Certainly many celebrities abuse it as adults, and we have all seen the photos of celebs who destroyed their appearance by too much cosmetic surgery. In those cases, I do think that surgeons bear ethical responsibility for performing unnecessary and potentially harmful surgeries just because they are being offered money to do it. The "do no harm" principle can be and sometimes is violated.
But again, I think that it's an entirely different level of ethical violation when it's adults subjecting children to irreversible destruction of normal body function. That really needs to stop.
If adults choose "gender affirming care", then that will still present ethical issues for the physician, but at least it can be argued that the principle of personal freedom allows adults to make those kind of perhaps ill-advised choices for themselves.
(I see that I basically said the same thing as Syne in the post immediately above, except in far more wordy fashion.) As usual, you said it better.
I really do think that the term "barbaric" will be used in the future to describe much of this "gender-affirming care" madness.
I think abortion is barbaric, but that doesn't condemn children to deal with a life in a mutilated body.

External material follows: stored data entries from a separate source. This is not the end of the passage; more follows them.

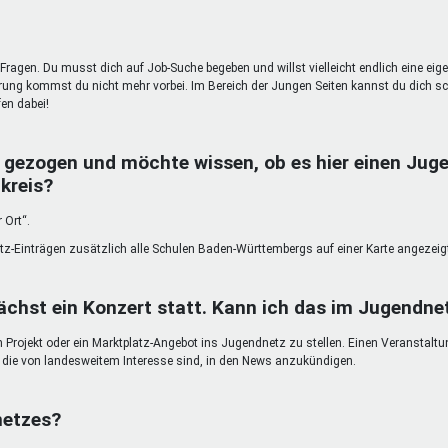
Fragen. Du musst dich auf Job-Suche begeben und willst vielleicht endlich eine eig
g kommst du nicht mehr vorbei. Im Bereich der Jungen Seiten kannst du dich sc
en dabei!
 gezogen und möchte wissen, ob es hier einen Juge
kreis?
 Ort“.
atz-Einträgen zusätzlich alle Schulen Baden-Württembergs auf einer Karte angezeig
chst ein Konzert statt. Kann ich das im Jugendn
in Projekt oder ein Marktplatz-Angebot ins Jugendnetz zu stellen. Einen Veranstalt
n, die von landesweitem Interesse sind, in den News anzukündigen.
netzes?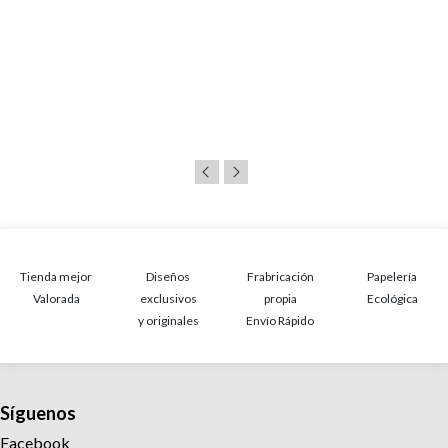
Tienda mejor
Diseños
Frabricación
Papelería
Valorada
exclusivos
propia
Ecológica
y originales
Envío Rápido
Síguenos
Facebook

It's odd that transing the children is fearmongered as preventing suicide, but these are the same people who want assisted-suicide.
Exploring assisted dying policies for mature minors: A cross jurisdiction comparison of the Netherlands, Belgium & Canada
If you're a mature enough minor to opt for trans hormones, puberty blockers, and/or surgeries, certainly you'd be mature enough for assisted suicide too.
But probably can't let children kill themselves while they're such useful political puppets.